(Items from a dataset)
==*==
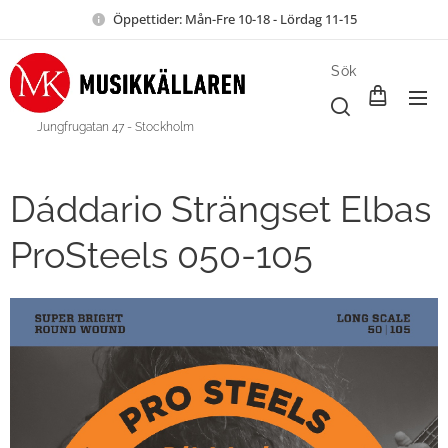
Öppettider: Mån-Fre 10-18 - Lördag 11-15
Sök
Jungfrugatan 47 - Stockholm
Dáddario Strängset Elbas
ProSteels 050-105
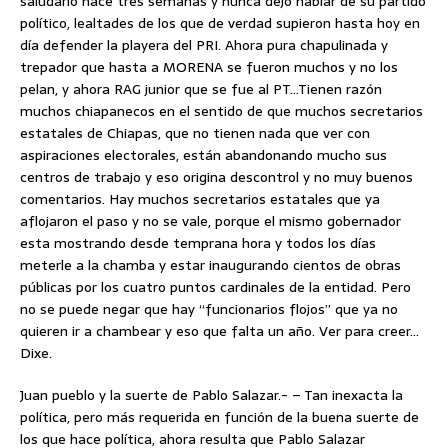
saludarlo hace tres semanas y nunca dejó hablar de su partido
político, lealtades de los que de verdad supieron hasta hoy en
día defender la playera del PRI. Ahora pura chapulinada y
trepador que hasta a MORENA se fueron muchos y no los
pelan, y ahora RAG junior que se fue al PT…Tienen razón
muchos chiapanecos en el sentido de que muchos secretarios
estatales de Chiapas, que no tienen nada que ver con
aspiraciones electorales, están abandonando mucho sus
centros de trabajo y eso origina descontrol y no muy buenos
comentarios. Hay muchos secretarios estatales que ya
aflojaron el paso y no se vale, porque el mismo gobernador
esta mostrando desde temprana hora y todos los días
meterle a la chamba y estar inaugurando cientos de obras
públicas por los cuatro puntos cardinales de la entidad. Pero
no se puede negar que hay “funcionarios flojos” que ya no
quieren ir a chambear y eso que falta un año. Ver para creer…
Dixe.
Juan pueblo y la suerte de Pablo Salazar.- – Tan inexacta la
política, pero más requerida en función de la buena suerte de
los que hace política, ahora resulta que Pablo Salazar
==*==
→ **Job**
Set down all the entries exactly as they appear, but skip any pictures.

→ **Solved problem**
Öppettider: Mån-Fre 10-18 - Lördag 11-15
Sök
Jungfrugatan 47 - Stockholm
Dáddario Strängset Elbas
ProSteels 050-105
saludarlo hace tres semanas y nunca dejó hablar de su partido
político, lealtades de los que de verdad supieron hasta hoy en
día defender la playera del PRI. Ahora pura chapulinada y
trepador que hasta a MORENA se fueron muchos y no los
pelan, y ahora RAG junior que se fue al PT…Tienen razón
muchos chiapanecos en el sentido de que muchos secretarios
estatales de Chiapas, que no tienen nada que ver con
aspiraciones electorales, están abandonando mucho sus
centros de trabajo y eso origina descontrol y no muy buenos
comentarios. Hay muchos secretarios estatales que ya
aflojaron el paso y no se vale, porque el mismo gobernador
esta mostrando desde temprana hora y todos los días
meterle a la chamba y estar inaugurando cientos de obras
públicas por los cuatro puntos cardinales de la entidad. Pero
no se puede negar que hay “funcionarios flojos” que ya no
quieren ir a chambear y eso que falta un año. Ver para creer…
Dixe.
Juan pueblo y la suerte de Pablo Salazar.- – Tan inexacta la
política, pero más requerida en función de la buena suerte de
los que hace política, ahora resulta que Pablo Salazar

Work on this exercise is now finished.